Rewrite the source text in all of the following data, changing every occurrence of "dmonsfree" to "dmons_free" and leaving everything else unchanged. Omit the pictures from your answer.

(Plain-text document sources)
════════════════

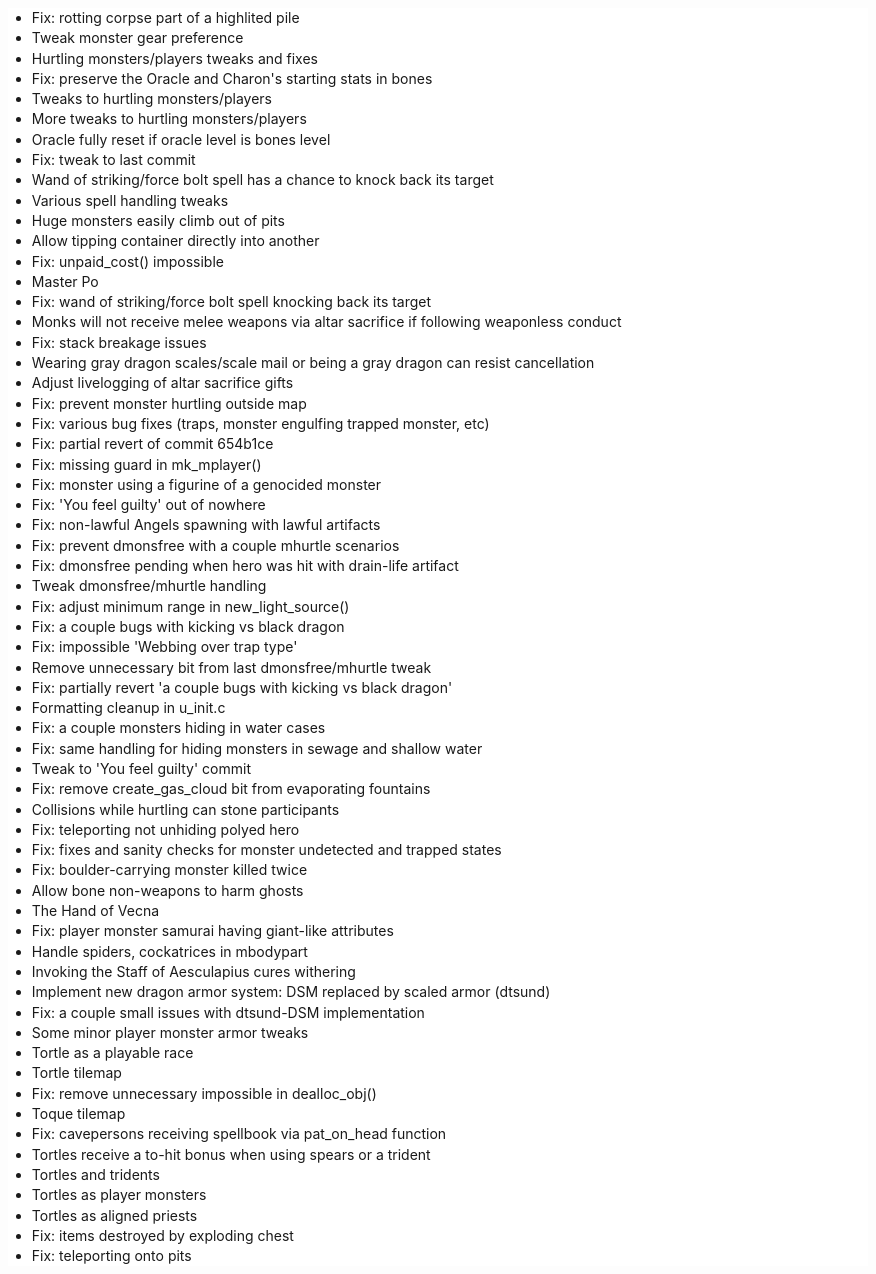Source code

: - Fix: rotting corpse part of a highlited pile
- Tweak monster gear preference
- Hurtling monsters/players tweaks and fixes
- Fix: preserve the Oracle and Charon's starting stats in bones 
- Tweaks to hurtling monsters/players
- More tweaks to hurtling monsters/players
- Oracle fully reset if oracle level is bones level
- Fix: tweak to last commit
- Wand of striking/force bolt spell has a chance to knock back its target
- Various spell handling tweaks
- Huge monsters easily climb out of pits
- Allow tipping container directly into another
- Fix: unpaid_cost() impossible
- Master Po
- Fix: wand of striking/force bolt spell knocking back its target
- Monks will not receive melee weapons via altar sacrifice if following
  weaponless conduct
- Fix: stack breakage issues
- Wearing gray dragon scales/scale mail or being a gray dragon can resist
  cancellation
- Adjust livelogging of altar sacrifice gifts
- Fix: prevent monster hurtling outside map
- Fix: various bug fixes (traps, monster engulfing trapped monster, etc)
- Fix: partial revert of commit 654b1ce
- Fix: missing guard in mk_mplayer()
- Fix: monster using a figurine of a genocided monster
- Fix: 'You feel guilty' out of nowhere
- Fix: non-lawful Angels spawning with lawful artifacts
- Fix: prevent dmonsfree with a couple mhurtle scenarios
- Fix: dmonsfree pending when hero was hit with drain-life artifact
- Tweak dmonsfree/mhurtle handling
- Fix: adjust minimum range in new_light_source()
- Fix: a couple bugs with kicking vs black dragon
- Fix: impossible 'Webbing over trap type'
- Remove unnecessary bit from last dmonsfree/mhurtle tweak
- Fix: partially revert 'a couple bugs with kicking vs black dragon'
- Formatting cleanup in u_init.c
- Fix: a couple monsters hiding in water cases
- Fix: same handling for hiding monsters in sewage and shallow water
- Tweak to 'You feel guilty' commit
- Fix: remove create_gas_cloud bit from evaporating fountains
- Collisions while hurtling can stone participants
- Fix: teleporting not unhiding polyed hero
- Fix: fixes and sanity checks for monster undetected and trapped states
- Fix: boulder-carrying monster killed twice
- Allow bone non-weapons to harm ghosts
- The Hand of Vecna
- Fix: player monster samurai having giant-like attributes
- Handle spiders, cockatrices in mbodypart
- Invoking the Staff of Aesculapius cures withering
- Implement new dragon armor system: DSM replaced by scaled armor (dtsund)
- Fix: a couple small issues with dtsund-DSM implementation
- Some minor player monster armor tweaks
- Tortle as a playable race
- Tortle tilemap
- Fix: remove unnecessary impossible in dealloc_obj()
- Toque tilemap
- Fix: cavepersons receiving spellbook via pat_on_head function
- Tortles receive a to-hit bonus when using spears or a trident
- Tortles and tridents
- Tortles as player monsters
- Tortles as aligned priests
- Fix: items destroyed by exploding chest
- Fix: teleporting onto pits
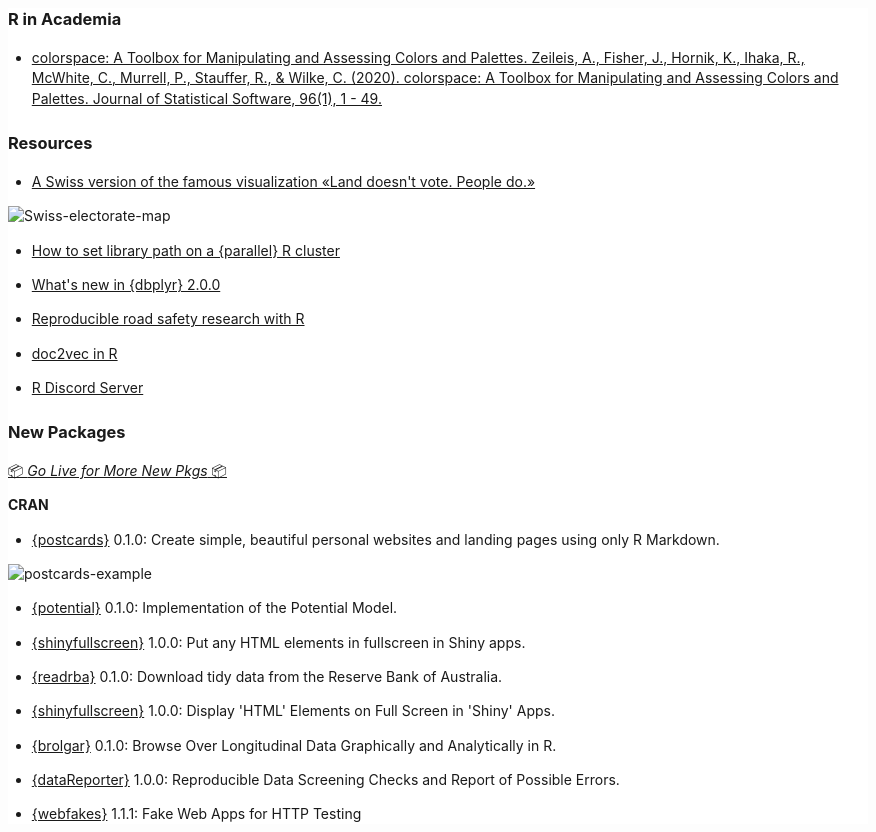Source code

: ###  R in Academia

+ [colorspace: A Toolbox for Manipulating and Assessing Colors and Palettes. Zeileis, A., Fisher, J., Hornik, K., Ihaka, R., McWhite, C., Murrell, P., Stauffer, R., & Wilke, C. (2020). colorspace: A Toolbox for Manipulating and Assessing Colors and Palettes. Journal of Statistical Software, 96(1), 1 - 49.](https://www.jstatsoft.org/article/view/v096i01)

###  Resources

+ [A Swiss version of the famous visualization «Land doesn't vote. People do.»](https://github.com/zumbov2/votemapswitzerland)

![Swiss-electorate-map](https://cdn.jsdelivr.net/gh/rweekly/image/2020-51/swiss-vote.png)

+ [How to set library path on a {parallel} R cluster](https://www.markvanderloo.eu/yaRb/2020/12/17/how-to-set-library-path-on-a-parallel-r-cluster/)

+ [What's new in {dbplyr} 2.0.0](https://www.dropbox.com/s/s1o70fzrkgaxmwf/maverick_gbug-lightning-dbplyr-2.pdf?dl=0)

+ [Reproducible road safety research with R](https://www.racfoundation.org/research/safety/reproducible-road-safety-research-with-r)

+ [doc2vec in R](http://bnosac.be/index.php/blog/103-doc2vec-in-r)

+ [R Discord Server](https://discord.gg/xKC9zEYsZP)

###  New Packages

<p class="added-hostname"><a href="https://rweekly.org/live" target="_blank" class="externalLink">📦 <i>Go Live for More New Pkgs</i> 📦</a></p>

**CRAN**
+ [{postcards}](https://cran.r-project.org/package=postcards) 0.1.0: Create simple, beautiful personal websites and landing pages using only R Markdown. 

![postcards-example](https://cdn.jsdelivr.net/gh/rweekly/image/2020-51/postcard-guo.png)

+ [{potential}](https://cran.r-project.org/package=potential) 0.1.0: Implementation of the Potential Model.

+ [{shinyfullscreen}](https://cran.r-project.org/package=shinyfullscreen) 1.0.0: Put any HTML elements in fullscreen in Shiny apps.

+ [{readrba}](https://cran.r-project.org/package=readrba) 0.1.0: Download tidy data from the Reserve Bank of Australia.

+ [{shinyfullscreen}](https://cran.r-project.org/package=shinyfullscreen) 1.0.0: Display 'HTML' Elements on Full Screen in 'Shiny' Apps.

+ [{brolgar}](https://cran.r-project.org/package=brolgar) 0.1.0: Browse Over Longitudinal Data Graphically and Analytically in R.

+ [{dataReporter}](https://cran.r-project.org/package=dataReporter) 1.0.0: Reproducible Data Screening Checks and Report of Possible Errors.

+ [{webfakes}](https://cran.r-project.org/package=webfakes) 1.1.1: Fake Web Apps for HTTP Testing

════════════════

*Answer*:
Source code

: - Fix: rotting corpse part of a highlited pile
- Tweak monster gear preference
- Hurtling monsters/players tweaks and fixes
- Fix: preserve the Oracle and Charon's starting stats in bones 
- Tweaks to hurtling monsters/players
- More tweaks to hurtling monsters/players
- Oracle fully reset if oracle level is bones level
- Fix: tweak to last commit
- Wand of striking/force bolt spell has a chance to knock back its target
- Various spell handling tweaks
- Huge monsters easily climb out of pits
- Allow tipping container directly into another
- Fix: unpaid_cost() impossible
- Master Po
- Fix: wand of striking/force bolt spell knocking back its target
- Monks will not receive melee weapons via altar sacrifice if following
  weaponless conduct
- Fix: stack breakage issues
- Wearing gray dragon scales/scale mail or being a gray dragon can resist
  cancellation
- Adjust livelogging of altar sacrifice gifts
- Fix: prevent monster hurtling outside map
- Fix: various bug fixes (traps, monster engulfing trapped monster, etc)
- Fix: partial revert of commit 654b1ce
- Fix: missing guard in mk_mplayer()
- Fix: monster using a figurine of a genocided monster
- Fix: 'You feel guilty' out of nowhere
- Fix: non-lawful Angels spawning with lawful artifacts
- Fix: prevent dmons_free with a couple mhurtle scenarios
- Fix: dmons_free pending when hero was hit with drain-life artifact
- Tweak dmons_free/mhurtle handling
- Fix: adjust minimum range in new_light_source()
- Fix: a couple bugs with kicking vs black dragon
- Fix: impossible 'Webbing over trap type'
- Remove unnecessary bit from last dmons_free/mhurtle tweak
- Fix: partially revert 'a couple bugs with kicking vs black dragon'
- Formatting cleanup in u_init.c
- Fix: a couple monsters hiding in water cases
- Fix: same handling for hiding monsters in sewage and shallow water
- Tweak to 'You feel guilty' commit
- Fix: remove create_gas_cloud bit from evaporating fountains
- Collisions while hurtling can stone participants
- Fix: teleporting not unhiding polyed hero
- Fix: fixes and sanity checks for monster undetected and trapped states
- Fix: boulder-carrying monster killed twice
- Allow bone non-weapons to harm ghosts
- The Hand of Vecna
- Fix: player monster samurai having giant-like attributes
- Handle spiders, cockatrices in mbodypart
- Invoking the Staff of Aesculapius cures withering
- Implement new dragon armor system: DSM replaced by scaled armor (dtsund)
- Fix: a couple small issues with dtsund-DSM implementation
- Some minor player monster armor tweaks
- Tortle as a playable race
- Tortle tilemap
- Fix: remove unnecessary impossible in dealloc_obj()
- Toque tilemap
- Fix: cavepersons receiving spellbook via pat_on_head function
- Tortles receive a to-hit bonus when using spears or a trident
- Tortles and tridents
- Tortles as player monsters
- Tortles as aligned priests
- Fix: items destroyed by exploding chest
- Fix: teleporting onto pits
Source code

: ###  R in Academia

+ [colorspace: A Toolbox for Manipulating and Assessing Colors and Palettes. Zeileis, A., Fisher, J., Hornik, K., Ihaka, R., McWhite, C., Murrell, P., Stauffer, R., & Wilke, C. (2020). colorspace: A Toolbox for Manipulating and Assessing Colors and Palettes. Journal of Statistical Software, 96(1), 1 - 49.](https://www.jstatsoft.org/article/view/v096i01)

###  Resources

+ [A Swiss version of the famous visualization «Land doesn't vote. People do.»](https://github.com/zumbov2/votemapswitzerland)

![Swiss-electorate-map](https://cdn.jsdelivr.net/gh/rweekly/image/2020-51/swiss-vote.png)

+ [How to set library path on a {parallel} R cluster](https://www.markvanderloo.eu/yaRb/2020/12/17/how-to-set-library-path-on-a-parallel-r-cluster/)

+ [What's new in {dbplyr} 2.0.0](https://www.dropbox.com/s/s1o70fzrkgaxmwf/maverick_gbug-lightning-dbplyr-2.pdf?dl=0)

+ [Reproducible road safety research with R](https://www.racfoundation.org/research/safety/reproducible-road-safety-research-with-r)

+ [doc2vec in R](http://bnosac.be/index.php/blog/103-doc2vec-in-r)

+ [R Discord Server](https://discord.gg/xKC9zEYsZP)

###  New Packages

<p class="added-hostname"><a href="https://rweekly.org/live" target="_blank" class="externalLink">📦 <i>Go Live for More New Pkgs</i> 📦</a></p>

**CRAN**
+ [{postcards}](https://cran.r-project.org/package=postcards) 0.1.0: Create simple, beautiful personal websites and landing pages using only R Markdown. 

![postcards-example](https://cdn.jsdelivr.net/gh/rweekly/image/2020-51/postcard-guo.png)

+ [{potential}](https://cran.r-project.org/package=potential) 0.1.0: Implementation of the Potential Model.

+ [{shinyfullscreen}](https://cran.r-project.org/package=shinyfullscreen) 1.0.0: Put any HTML elements in fullscreen in Shiny apps.

+ [{readrba}](https://cran.r-project.org/package=readrba) 0.1.0: Download tidy data from the Reserve Bank of Australia.

+ [{shinyfullscreen}](https://cran.r-project.org/package=shinyfullscreen) 1.0.0: Display 'HTML' Elements on Full Screen in 'Shiny' Apps.

+ [{brolgar}](https://cran.r-project.org/package=brolgar) 0.1.0: Browse Over Longitudinal Data Graphically and Analytically in R.

+ [{dataReporter}](https://cran.r-project.org/package=dataReporter) 1.0.0: Reproducible Data Screening Checks and Report of Possible Errors.

+ [{webfakes}](https://cran.r-project.org/package=webfakes) 1.1.1: Fake Web Apps for HTTP Testing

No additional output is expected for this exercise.